The proposal does not address that possibility, said Curley, who drafted the plan with Baumann. 

Curley pointed to another potential shortcoming of the proposal. 

“If you follow county lines, maybe it’ll be an issue with tribes under federal law,” Curley said. 

Subcommittee Chairman Sen. Cale Case, R-Lander, represents the Wind River Indian Reservation. The district in Fremont County includes Lander, Ethete, Fort Washakie and parts of Riverton. 

“It captures all the places on the reservation and elsewhere where Native American people live,” Case said. “And so that was done very, very deliberately. Now, if all of a sudden that representation were based on the county line … there’s a potential for that Native American strength in their voting to be diluted.”

Case also pushed back more generally on the weighted-vote proposal. 

“Let’s go back to that example of Niobrara County,” Case said. If the county ends up with a representative with a fraction of a vote, “Are they really better off that way?”

Local resident Sue Mareles presented a second proposal to lawmakers called “The Founders’ Plan” that used a “formula” to determine the number of representatives and senators per county. 

“It is a nice hybrid plan that you don’t have a huge legislature and you also don’t have weighted voting,” Mareles said. “You have an individual — a whole person with a whole vote.”
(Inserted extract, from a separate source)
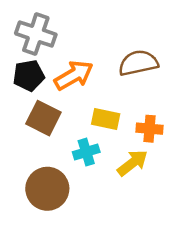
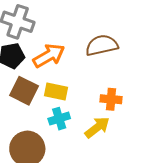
yellow rectangle: (106, 119) -> (56, 92), moved

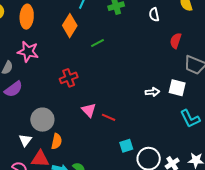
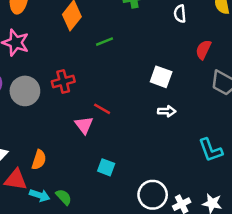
white square: (177, 88) -> (161, 77), moved
red line: (109, 117) -> (102, 109), moved
gray circle: (42, 120) -> (25, 91), moved
cyan square: (126, 146) -> (106, 167), moved, turned 32

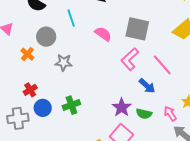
Using Mareles’ formula, Niobrara County would have one representative, while the state’s most populous county, Laramie County, would have 11 representatives. 

The formula’s findings differed quite greatly from the legal memo and math completed by the Legislative Service Office ahead of the meeting. 

“If the smallest county—Niobrara with 2,467 residents at the 2020 census—was apportioned one senator, and each Senate district represented no more than 10 percent over 2,467 residents, the Wyoming Senate would need at least 213 members to meet the proportional requirements. The Wyoming House would then need at least 426 members,” the memo states. Currently, the Wyoming Senate has 31 lawmakers. The House has 62.

Mareles’ formula didn’t square for Case. 

“How is that fair in any sense of the way and how would that conform with the United States Constitution about having equal representation?” he said. 

Mareles pointed to a sentence on the last page of the proposal — “larger deviations require justification by legitimate state interests (e.g., preserving political subdivisions, avoiding gerrymandering).”

What now?

While the committee heard out voters, no lawmaker committed to any one proposal.

“I just want to thank all of you guys for how much hard work you’ve put into this and giving us so much to think about,” Steinmetz said. “And we may not come up with an exact solution tonight, but getting this discussion in depth is really good. And maybe it’s making you rethink some ideas, too.”

Steinmetz floated the idea of amending the Wyoming Constitution while Douglas Republican Sen. Brian Boner pointed to New Hampshire as a possible model for Wyoming to consider. Its chamber consists of 400 members. 

Speaker of the House Chip Neiman, R-Hulett, who attended the meeting, asked lawmakers to take the issue seriously. 

“Those are the real concerns that the people that I talk to every day are worried about, is the fact that our voice is diminishing quickly,” Neiman said. 

“So we’ve got to be wise about how we do this and how we respect those lines,” Neiman said. “Does the state of Wyoming have the guts to say we’re going to challenge the federal government on this because it’s hurting us the way we’re doing this? The way you want us to do this, ladies and gentlemen, is harming our state’s ability to be able to even function.”

The committee will hold another meeting sometime before its Dec. 1 deadline to provide a report to the Legislature. It had not been scheduled by publishing time.